►

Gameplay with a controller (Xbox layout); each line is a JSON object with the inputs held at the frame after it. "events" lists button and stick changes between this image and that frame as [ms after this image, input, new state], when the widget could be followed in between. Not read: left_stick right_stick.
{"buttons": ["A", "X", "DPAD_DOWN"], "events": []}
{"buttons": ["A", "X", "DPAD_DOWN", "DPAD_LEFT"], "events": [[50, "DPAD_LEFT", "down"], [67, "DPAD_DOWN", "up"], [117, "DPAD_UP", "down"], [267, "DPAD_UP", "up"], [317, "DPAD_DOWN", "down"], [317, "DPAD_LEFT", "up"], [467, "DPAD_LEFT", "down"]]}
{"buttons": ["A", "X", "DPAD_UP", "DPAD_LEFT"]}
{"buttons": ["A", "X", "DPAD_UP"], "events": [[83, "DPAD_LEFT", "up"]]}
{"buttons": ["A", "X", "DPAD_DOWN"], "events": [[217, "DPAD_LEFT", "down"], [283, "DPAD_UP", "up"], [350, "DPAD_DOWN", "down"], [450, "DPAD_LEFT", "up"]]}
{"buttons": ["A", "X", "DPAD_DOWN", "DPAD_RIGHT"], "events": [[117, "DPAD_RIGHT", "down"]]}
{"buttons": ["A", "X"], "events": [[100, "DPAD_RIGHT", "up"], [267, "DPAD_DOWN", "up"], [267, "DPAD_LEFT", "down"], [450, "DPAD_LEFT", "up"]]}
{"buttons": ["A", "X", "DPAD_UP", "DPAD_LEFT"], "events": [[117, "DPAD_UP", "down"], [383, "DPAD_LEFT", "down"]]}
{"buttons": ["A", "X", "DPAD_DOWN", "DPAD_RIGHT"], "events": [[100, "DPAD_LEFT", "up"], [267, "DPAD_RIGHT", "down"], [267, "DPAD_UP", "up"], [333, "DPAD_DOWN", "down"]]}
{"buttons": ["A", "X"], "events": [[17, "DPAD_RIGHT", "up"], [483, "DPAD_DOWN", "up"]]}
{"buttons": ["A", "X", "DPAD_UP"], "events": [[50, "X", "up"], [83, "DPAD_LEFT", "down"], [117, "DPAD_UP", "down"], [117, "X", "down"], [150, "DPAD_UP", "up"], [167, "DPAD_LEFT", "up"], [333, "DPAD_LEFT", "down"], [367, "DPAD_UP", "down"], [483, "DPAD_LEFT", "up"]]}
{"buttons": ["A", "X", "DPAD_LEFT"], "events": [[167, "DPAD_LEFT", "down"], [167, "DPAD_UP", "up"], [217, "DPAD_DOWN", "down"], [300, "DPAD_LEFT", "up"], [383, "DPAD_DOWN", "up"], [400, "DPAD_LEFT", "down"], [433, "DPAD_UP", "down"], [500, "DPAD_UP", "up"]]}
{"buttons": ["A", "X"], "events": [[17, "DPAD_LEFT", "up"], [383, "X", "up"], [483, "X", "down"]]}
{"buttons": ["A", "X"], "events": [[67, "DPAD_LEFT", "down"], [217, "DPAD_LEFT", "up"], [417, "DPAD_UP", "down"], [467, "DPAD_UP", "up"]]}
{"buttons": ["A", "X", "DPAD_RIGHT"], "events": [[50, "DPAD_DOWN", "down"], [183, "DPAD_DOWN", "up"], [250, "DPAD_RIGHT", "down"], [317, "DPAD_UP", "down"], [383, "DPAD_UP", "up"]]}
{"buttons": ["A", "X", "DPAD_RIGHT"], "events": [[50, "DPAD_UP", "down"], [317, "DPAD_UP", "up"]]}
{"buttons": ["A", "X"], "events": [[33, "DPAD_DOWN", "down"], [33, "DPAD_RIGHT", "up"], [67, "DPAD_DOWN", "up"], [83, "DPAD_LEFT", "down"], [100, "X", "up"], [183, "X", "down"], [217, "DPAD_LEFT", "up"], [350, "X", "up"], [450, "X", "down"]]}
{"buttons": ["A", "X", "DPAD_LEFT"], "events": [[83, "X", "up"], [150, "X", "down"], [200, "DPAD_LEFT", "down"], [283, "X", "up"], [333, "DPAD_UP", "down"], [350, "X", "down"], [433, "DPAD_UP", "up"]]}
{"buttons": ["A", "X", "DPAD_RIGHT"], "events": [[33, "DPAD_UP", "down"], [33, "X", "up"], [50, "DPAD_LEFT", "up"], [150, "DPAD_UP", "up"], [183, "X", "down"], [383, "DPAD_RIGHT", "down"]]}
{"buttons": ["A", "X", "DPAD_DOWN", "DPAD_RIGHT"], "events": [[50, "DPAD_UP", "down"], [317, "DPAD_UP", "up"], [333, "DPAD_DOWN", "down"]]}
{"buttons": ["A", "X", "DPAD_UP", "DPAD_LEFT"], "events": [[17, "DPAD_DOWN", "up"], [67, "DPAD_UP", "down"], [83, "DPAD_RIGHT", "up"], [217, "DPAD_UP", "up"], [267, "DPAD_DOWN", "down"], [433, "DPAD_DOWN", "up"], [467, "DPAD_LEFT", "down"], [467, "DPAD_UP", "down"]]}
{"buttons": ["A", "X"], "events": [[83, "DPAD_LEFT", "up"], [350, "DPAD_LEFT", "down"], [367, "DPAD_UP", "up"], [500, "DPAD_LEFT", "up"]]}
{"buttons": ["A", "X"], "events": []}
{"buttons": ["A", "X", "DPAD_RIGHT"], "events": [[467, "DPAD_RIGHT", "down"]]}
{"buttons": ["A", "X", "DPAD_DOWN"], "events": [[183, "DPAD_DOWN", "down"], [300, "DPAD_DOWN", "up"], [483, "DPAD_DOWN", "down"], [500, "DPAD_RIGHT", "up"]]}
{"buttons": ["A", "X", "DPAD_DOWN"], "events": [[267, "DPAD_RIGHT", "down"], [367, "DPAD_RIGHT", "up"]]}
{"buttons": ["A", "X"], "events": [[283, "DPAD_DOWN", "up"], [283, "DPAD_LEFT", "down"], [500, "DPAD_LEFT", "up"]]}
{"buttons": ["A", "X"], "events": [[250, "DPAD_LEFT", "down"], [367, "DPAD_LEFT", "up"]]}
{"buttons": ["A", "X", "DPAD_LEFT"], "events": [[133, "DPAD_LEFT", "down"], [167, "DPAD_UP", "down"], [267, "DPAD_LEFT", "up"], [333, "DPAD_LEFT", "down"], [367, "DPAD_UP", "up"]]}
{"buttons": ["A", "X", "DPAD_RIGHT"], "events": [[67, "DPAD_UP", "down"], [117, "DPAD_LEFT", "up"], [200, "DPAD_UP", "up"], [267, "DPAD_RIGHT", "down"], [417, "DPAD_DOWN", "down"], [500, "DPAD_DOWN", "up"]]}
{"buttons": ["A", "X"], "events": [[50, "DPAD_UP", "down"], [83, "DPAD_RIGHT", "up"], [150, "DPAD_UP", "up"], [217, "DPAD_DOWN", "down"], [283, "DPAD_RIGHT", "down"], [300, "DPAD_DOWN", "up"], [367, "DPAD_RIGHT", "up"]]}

◄

YOUR OBJECTIVE: Having read the records above, print them out again exactly.

FINAL ANSWER:
Gameplay with a controller (Xbox layout); each line is a JSON object with the inputs held at the frame after it. "events" lists button and stick changes between this image and that frame as [ms after this image, input, new state], when the widget could be followed in between. Not read: left_stick right_stick.
{"buttons": ["A", "X", "DPAD_DOWN"], "events": []}
{"buttons": ["A", "X", "DPAD_DOWN", "DPAD_LEFT"], "events": [[50, "DPAD_LEFT", "down"], [67, "DPAD_DOWN", "up"], [117, "DPAD_UP", "down"], [267, "DPAD_UP", "up"], [317, "DPAD_DOWN", "down"], [317, "DPAD_LEFT", "up"], [467, "DPAD_LEFT", "down"]]}
{"buttons": ["A", "X", "DPAD_UP", "DPAD_LEFT"]}
{"buttons": ["A", "X", "DPAD_UP"], "events": [[83, "DPAD_LEFT", "up"]]}
{"buttons": ["A", "X", "DPAD_DOWN"], "events": [[217, "DPAD_LEFT", "down"], [283, "DPAD_UP", "up"], [350, "DPAD_DOWN", "down"], [450, "DPAD_LEFT", "up"]]}
{"buttons": ["A", "X", "DPAD_DOWN", "DPAD_RIGHT"], "events": [[117, "DPAD_RIGHT", "down"]]}
{"buttons": ["A", "X"], "events": [[100, "DPAD_RIGHT", "up"], [267, "DPAD_DOWN", "up"], [267, "DPAD_LEFT", "down"], [450, "DPAD_LEFT", "up"]]}
{"buttons": ["A", "X", "DPAD_UP", "DPAD_LEFT"], "events": [[117, "DPAD_UP", "down"], [383, "DPAD_LEFT", "down"]]}
{"buttons": ["A", "X", "DPAD_DOWN", "DPAD_RIGHT"], "events": [[100, "DPAD_LEFT", "up"], [267, "DPAD_RIGHT", "down"], [267, "DPAD_UP", "up"], [333, "DPAD_DOWN", "down"]]}
{"buttons": ["A", "X"], "events": [[17, "DPAD_RIGHT", "up"], [483, "DPAD_DOWN", "up"]]}
{"buttons": ["A", "X", "DPAD_UP"], "events": [[50, "X", "up"], [83, "DPAD_LEFT", "down"], [117, "DPAD_UP", "down"], [117, "X", "down"], [150, "DPAD_UP", "up"], [167, "DPAD_LEFT", "up"], [333, "DPAD_LEFT", "down"], [367, "DPAD_UP", "down"], [483, "DPAD_LEFT", "up"]]}
{"buttons": ["A", "X", "DPAD_LEFT"], "events": [[167, "DPAD_LEFT", "down"], [167, "DPAD_UP", "up"], [217, "DPAD_DOWN", "down"], [300, "DPAD_LEFT", "up"], [383, "DPAD_DOWN", "up"], [400, "DPAD_LEFT", "down"], [433, "DPAD_UP", "down"], [500, "DPAD_UP", "up"]]}
{"buttons": ["A", "X"], "events": [[17, "DPAD_LEFT", "up"], [383, "X", "up"], [483, "X", "down"]]}
{"buttons": ["A", "X"], "events": [[67, "DPAD_LEFT", "down"], [217, "DPAD_LEFT", "up"], [417, "DPAD_UP", "down"], [467, "DPAD_UP", "up"]]}
{"buttons": ["A", "X", "DPAD_RIGHT"], "events": [[50, "DPAD_DOWN", "down"], [183, "DPAD_DOWN", "up"], [250, "DPAD_RIGHT", "down"], [317, "DPAD_UP", "down"], [383, "DPAD_UP", "up"]]}
{"buttons": ["A", "X", "DPAD_RIGHT"], "events": [[50, "DPAD_UP", "down"], [317, "DPAD_UP", "up"]]}
{"buttons": ["A", "X"], "events": [[33, "DPAD_DOWN", "down"], [33, "DPAD_RIGHT", "up"], [67, "DPAD_DOWN", "up"], [83, "DPAD_LEFT", "down"], [100, "X", "up"], [183, "X", "down"], [217, "DPAD_LEFT", "up"], [350, "X", "up"], [450, "X", "down"]]}
{"buttons": ["A", "X", "DPAD_LEFT"], "events": [[83, "X", "up"], [150, "X", "down"], [200, "DPAD_LEFT", "down"], [283, "X", "up"], [333, "DPAD_UP", "down"], [350, "X", "down"], [433, "DPAD_UP", "up"]]}
{"buttons": ["A", "X", "DPAD_RIGHT"], "events": [[33, "DPAD_UP", "down"], [33, "X", "up"], [50, "DPAD_LEFT", "up"], [150, "DPAD_UP", "up"], [183, "X", "down"], [383, "DPAD_RIGHT", "down"]]}
{"buttons": ["A", "X", "DPAD_DOWN", "DPAD_RIGHT"], "events": [[50, "DPAD_UP", "down"], [317, "DPAD_UP", "up"], [333, "DPAD_DOWN", "down"]]}
{"buttons": ["A", "X", "DPAD_UP", "DPAD_LEFT"], "events": [[17, "DPAD_DOWN", "up"], [67, "DPAD_UP", "down"], [83, "DPAD_RIGHT", "up"], [217, "DPAD_UP", "up"], [267, "DPAD_DOWN", "down"], [433, "DPAD_DOWN", "up"], [467, "DPAD_LEFT", "down"], [467, "DPAD_UP", "down"]]}
{"buttons": ["A", "X"], "events": [[83, "DPAD_LEFT", "up"], [350, "DPAD_LEFT", "down"], [367, "DPAD_UP", "up"], [500, "DPAD_LEFT", "up"]]}
{"buttons": ["A", "X"], "events": []}
{"buttons": ["A", "X", "DPAD_RIGHT"], "events": [[467, "DPAD_RIGHT", "down"]]}
{"buttons": ["A", "X", "DPAD_DOWN"], "events": [[183, "DPAD_DOWN", "down"], [300, "DPAD_DOWN", "up"], [483, "DPAD_DOWN", "down"], [500, "DPAD_RIGHT", "up"]]}
{"buttons": ["A", "X", "DPAD_DOWN"], "events": [[267, "DPAD_RIGHT", "down"], [367, "DPAD_RIGHT", "up"]]}
{"buttons": ["A", "X"], "events": [[283, "DPAD_DOWN", "up"], [283, "DPAD_LEFT", "down"], [500, "DPAD_LEFT", "up"]]}
{"buttons": ["A", "X"], "events": [[250, "DPAD_LEFT", "down"], [367, "DPAD_LEFT", "up"]]}
{"buttons": ["A", "X", "DPAD_LEFT"], "events": [[133, "DPAD_LEFT", "down"], [167, "DPAD_UP", "down"], [267, "DPAD_LEFT", "up"], [333, "DPAD_LEFT", "down"], [367, "DPAD_UP", "up"]]}
{"buttons": ["A", "X", "DPAD_RIGHT"], "events": [[67, "DPAD_UP", "down"], [117, "DPAD_LEFT", "up"], [200, "DPAD_UP", "up"], [267, "DPAD_RIGHT", "down"], [417, "DPAD_DOWN", "down"], [500, "DPAD_DOWN", "up"]]}
{"buttons": ["A", "X"], "events": [[50, "DPAD_UP", "down"], [83, "DPAD_RIGHT", "up"], [150, "DPAD_UP", "up"], [217, "DPAD_DOWN", "down"], [283, "DPAD_RIGHT", "down"], [300, "DPAD_DOWN", "up"], [367, "DPAD_RIGHT", "up"]]}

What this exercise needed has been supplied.